Lung Transplant Referral Criteria for ILD and COPD
For COPD patients, refer for lung transplantation when they have progressive disease despite optimal medical management with a BODE index of 5-6, PCO₂ >50 mmHg (6.6 kPa) and/or PaO₂ <60 mmHg (8 kPa), and FEV₁ <25% predicted, while for ILD patients, refer when there is evidence of progressive pulmonary fibrosis with declining lung function despite antifibrotic therapy. 1
COPD Referral Criteria
Refer COPD patients for transplant evaluation when they meet the following criteria: 1
- Progressive disease despite maximal medical therapy (including bronchodilators, inhaled corticosteroids, and pulmonary rehabilitation)
- Not a candidate for endoscopic or surgical lung volume reduction procedures
- BODE index of 5-6 (Body mass index, airflow Obstruction, Dyspnea, Exercise capacity)

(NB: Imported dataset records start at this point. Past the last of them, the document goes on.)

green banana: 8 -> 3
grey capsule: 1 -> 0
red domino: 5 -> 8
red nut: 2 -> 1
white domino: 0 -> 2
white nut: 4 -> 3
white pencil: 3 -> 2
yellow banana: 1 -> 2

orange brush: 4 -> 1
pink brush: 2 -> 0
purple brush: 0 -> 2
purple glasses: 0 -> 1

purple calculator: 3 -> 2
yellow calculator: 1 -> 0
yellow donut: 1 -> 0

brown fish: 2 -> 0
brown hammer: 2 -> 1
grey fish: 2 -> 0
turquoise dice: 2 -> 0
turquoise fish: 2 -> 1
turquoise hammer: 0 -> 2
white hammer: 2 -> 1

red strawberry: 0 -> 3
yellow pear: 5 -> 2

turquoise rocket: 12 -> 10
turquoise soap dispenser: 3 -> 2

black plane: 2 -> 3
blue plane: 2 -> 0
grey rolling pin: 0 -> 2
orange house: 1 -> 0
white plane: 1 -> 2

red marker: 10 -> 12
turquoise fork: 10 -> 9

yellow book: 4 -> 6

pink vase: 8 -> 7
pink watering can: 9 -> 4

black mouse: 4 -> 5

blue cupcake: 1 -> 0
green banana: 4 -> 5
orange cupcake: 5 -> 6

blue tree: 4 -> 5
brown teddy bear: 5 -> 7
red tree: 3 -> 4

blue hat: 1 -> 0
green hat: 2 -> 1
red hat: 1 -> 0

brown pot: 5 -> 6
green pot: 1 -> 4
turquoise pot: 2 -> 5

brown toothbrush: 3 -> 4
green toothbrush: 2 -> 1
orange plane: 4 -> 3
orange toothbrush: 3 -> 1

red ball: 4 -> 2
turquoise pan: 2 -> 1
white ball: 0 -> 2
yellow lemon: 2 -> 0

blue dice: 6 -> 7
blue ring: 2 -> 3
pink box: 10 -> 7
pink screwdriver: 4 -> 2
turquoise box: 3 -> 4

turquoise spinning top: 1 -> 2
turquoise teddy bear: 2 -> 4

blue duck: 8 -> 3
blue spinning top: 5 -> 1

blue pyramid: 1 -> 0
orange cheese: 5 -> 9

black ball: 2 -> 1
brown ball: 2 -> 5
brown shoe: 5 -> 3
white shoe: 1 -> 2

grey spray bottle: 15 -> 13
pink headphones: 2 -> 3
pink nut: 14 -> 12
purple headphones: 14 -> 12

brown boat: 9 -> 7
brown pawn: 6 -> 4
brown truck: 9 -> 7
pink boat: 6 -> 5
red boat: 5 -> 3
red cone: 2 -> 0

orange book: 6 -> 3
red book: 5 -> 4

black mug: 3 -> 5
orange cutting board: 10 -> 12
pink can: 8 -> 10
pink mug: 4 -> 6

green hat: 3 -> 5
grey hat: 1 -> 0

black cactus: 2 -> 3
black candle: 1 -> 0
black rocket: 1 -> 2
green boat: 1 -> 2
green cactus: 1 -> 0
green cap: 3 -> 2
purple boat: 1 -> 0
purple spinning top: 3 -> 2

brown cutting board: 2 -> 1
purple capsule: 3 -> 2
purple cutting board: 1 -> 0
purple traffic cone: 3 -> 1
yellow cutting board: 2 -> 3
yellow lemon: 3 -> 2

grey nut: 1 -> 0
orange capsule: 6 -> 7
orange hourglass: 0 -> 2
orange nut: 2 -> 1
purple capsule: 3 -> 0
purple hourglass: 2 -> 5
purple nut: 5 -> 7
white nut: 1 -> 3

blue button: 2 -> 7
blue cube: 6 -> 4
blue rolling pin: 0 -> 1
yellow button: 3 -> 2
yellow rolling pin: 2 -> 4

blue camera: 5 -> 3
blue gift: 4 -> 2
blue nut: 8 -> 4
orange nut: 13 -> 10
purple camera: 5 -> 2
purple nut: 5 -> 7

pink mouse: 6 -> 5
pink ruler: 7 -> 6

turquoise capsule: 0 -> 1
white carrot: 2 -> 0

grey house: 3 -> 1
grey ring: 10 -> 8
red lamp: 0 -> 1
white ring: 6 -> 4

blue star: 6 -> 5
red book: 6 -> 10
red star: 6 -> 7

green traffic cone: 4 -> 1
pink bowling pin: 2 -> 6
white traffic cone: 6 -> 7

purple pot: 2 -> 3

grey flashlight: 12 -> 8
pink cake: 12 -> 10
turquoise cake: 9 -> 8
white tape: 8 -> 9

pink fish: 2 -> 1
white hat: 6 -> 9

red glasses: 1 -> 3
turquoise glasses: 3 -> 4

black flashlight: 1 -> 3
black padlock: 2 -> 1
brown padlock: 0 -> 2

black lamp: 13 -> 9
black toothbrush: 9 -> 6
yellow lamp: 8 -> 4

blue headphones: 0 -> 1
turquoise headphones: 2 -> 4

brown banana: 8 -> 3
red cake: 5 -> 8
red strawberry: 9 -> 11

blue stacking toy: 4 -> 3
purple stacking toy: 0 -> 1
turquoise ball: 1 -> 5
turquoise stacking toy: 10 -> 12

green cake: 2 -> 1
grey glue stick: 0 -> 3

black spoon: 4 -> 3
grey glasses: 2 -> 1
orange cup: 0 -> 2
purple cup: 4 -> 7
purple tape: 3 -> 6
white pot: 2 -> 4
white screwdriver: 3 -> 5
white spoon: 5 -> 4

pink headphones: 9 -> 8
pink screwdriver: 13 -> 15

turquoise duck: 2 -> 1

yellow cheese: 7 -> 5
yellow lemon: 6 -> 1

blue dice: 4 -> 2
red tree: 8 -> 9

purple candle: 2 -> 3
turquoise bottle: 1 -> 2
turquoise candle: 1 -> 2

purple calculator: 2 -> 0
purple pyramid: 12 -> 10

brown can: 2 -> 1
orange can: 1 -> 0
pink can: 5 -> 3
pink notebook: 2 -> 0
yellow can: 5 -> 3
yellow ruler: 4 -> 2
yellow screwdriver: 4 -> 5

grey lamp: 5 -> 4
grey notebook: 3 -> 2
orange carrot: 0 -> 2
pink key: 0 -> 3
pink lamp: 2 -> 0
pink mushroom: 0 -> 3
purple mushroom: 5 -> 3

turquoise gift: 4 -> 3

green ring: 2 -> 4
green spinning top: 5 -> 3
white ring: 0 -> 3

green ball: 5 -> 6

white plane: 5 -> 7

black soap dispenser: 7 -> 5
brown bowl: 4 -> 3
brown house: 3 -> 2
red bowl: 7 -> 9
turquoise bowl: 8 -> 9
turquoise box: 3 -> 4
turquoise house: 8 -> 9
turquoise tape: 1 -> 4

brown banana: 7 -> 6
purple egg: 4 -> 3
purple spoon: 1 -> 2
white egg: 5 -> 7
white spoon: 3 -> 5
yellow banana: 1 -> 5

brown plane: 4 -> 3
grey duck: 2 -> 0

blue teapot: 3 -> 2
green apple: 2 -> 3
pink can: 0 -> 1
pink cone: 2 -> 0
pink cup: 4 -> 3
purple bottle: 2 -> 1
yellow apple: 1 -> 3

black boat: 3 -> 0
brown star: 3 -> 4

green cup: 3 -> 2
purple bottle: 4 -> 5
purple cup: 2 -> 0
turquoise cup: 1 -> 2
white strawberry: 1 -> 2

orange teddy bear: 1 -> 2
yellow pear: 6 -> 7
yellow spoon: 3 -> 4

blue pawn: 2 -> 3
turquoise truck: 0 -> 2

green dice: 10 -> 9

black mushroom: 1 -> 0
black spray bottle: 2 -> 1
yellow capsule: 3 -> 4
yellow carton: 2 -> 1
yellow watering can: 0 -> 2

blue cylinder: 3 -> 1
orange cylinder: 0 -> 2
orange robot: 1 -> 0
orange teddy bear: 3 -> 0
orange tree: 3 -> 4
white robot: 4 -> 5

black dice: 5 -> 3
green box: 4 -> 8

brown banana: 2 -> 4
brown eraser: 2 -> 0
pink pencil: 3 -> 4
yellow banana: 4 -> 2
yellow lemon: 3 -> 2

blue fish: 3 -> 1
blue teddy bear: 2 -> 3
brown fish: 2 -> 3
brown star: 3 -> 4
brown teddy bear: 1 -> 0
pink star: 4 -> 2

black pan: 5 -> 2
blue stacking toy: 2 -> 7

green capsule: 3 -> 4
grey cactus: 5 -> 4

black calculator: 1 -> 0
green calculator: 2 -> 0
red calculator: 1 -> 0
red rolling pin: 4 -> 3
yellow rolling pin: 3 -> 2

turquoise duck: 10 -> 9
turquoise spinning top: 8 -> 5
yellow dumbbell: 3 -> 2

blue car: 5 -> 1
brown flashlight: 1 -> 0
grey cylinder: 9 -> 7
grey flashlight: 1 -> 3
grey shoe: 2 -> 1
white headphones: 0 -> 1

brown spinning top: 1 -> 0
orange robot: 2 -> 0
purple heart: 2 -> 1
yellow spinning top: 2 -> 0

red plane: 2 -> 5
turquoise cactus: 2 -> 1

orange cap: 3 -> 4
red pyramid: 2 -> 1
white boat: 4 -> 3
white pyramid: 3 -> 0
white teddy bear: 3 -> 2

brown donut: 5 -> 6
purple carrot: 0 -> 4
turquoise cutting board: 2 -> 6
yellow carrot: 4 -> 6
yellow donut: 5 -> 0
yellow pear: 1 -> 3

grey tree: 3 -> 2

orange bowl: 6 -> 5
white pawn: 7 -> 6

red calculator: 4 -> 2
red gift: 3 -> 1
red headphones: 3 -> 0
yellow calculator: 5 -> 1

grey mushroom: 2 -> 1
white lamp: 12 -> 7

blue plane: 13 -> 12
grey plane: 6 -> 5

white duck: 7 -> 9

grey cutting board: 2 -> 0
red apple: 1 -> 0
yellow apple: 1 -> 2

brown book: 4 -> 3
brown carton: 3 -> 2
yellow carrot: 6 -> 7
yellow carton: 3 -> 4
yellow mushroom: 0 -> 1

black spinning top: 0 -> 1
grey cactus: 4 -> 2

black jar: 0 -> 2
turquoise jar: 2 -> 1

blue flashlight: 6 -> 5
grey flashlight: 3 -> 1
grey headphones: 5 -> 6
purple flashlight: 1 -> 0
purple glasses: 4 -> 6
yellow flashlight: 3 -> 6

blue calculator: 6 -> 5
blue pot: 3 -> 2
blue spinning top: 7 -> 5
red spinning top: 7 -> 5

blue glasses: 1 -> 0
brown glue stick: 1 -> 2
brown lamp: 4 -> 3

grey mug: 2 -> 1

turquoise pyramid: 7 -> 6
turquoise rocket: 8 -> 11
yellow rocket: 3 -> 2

- PCO₂ >50 mmHg (6.6 kPa) and/or PaO₂ <60 mmHg (8 kPa)
- FEV₁ <25% predicted
COPD Listing Criteria (Higher Priority)
List COPD patients for transplantation when they meet one or more of the following: 1
- BODE index >7
- FEV₁ <15-20% predicted
- Three or more severe exacerbations during the preceding year
- One severe exacerbation with acute hypercapnic respiratory failure
- Moderate to severe pulmonary hypertension
ILD/IPF Referral and Listing Criteria
For patients with idiopathic pulmonary fibrosis and other progressive fibrotic ILDs, the approach differs from COPD: 1, 2
Timing of Referral for ILD
Refer ILD patients early when they demonstrate: 1, 3
- Progressive disease despite antifibrotic therapy (nintedanib or pirfenidone)
- Patients at increased risk of mortality should be referred at diagnosis to allow adequate time for evaluation 1
Criteria for Progressive Pulmonary Fibrosis (PPF)
PPF is defined as at least two of the following three criteria occurring within the past year: 1
- Worsening respiratory symptoms
- Physiological evidence of disease progression:
- Absolute decline in FVC >5% predicted within 1 year, OR
- Absolute decline in DLCO (corrected for Hb) >10% predicted within 1 year
- Radiological evidence of disease progression on HRCT
Additional High-Risk ILD Features
Consider earlier referral when patients demonstrate: 4, 3
- Relative decline of FVC ≥10% in 6 months (associated with 1.72-fold increased mortality risk) 4
- 6-minute walk distance <250 meters (associated with 2.77-fold increased mortality risk) 4
- Desaturation below 88% on 6-minute walk test 3
- Development or worsening of pulmonary hypertension 1, 3
Key Clinical Pitfalls
Common mistakes to avoid: 1, 2, 5
- Delaying referral until patients are too sick for transplantation—refer early when progression is documented, not when respiratory failure is imminent 2
- Waiting for absolute contraindications to develop—comorbidities that accumulate over time may render patients ineligible 2
- Failing to recognize that median survival post-transplant for COPD is only 6.0 years, so timing must balance waitlist mortality against post-transplant outcomes 5
- Not accounting for geographic variation in wait times—organ availability varies significantly by region and should influence listing decisions 6
Monitoring Frequency
Once referred or listed, monitor patients closely: 1
- Pulmonary function testing and 6-minute walk test every 4-6 months or sooner if clinically indicated 1
- Annual HRCT if there is clinical suspicion of worsening or risk of lung cancer 1
- HRCT if concern for acute exacerbation 1
Disease-Specific Considerations
The GOLD guidelines provide specific COPD criteria, while the ATS/ERS/JRS/ALAT guidelines address ILD/IPF with emphasis on progressive phenotypes 1. The key distinction is that COPD referral relies heavily on objective measures (BODE index, gas exchange, spirometry), whereas ILD referral emphasizes the trajectory of decline (rate of FVC loss, functional deterioration) rather than absolute values alone 1, 4.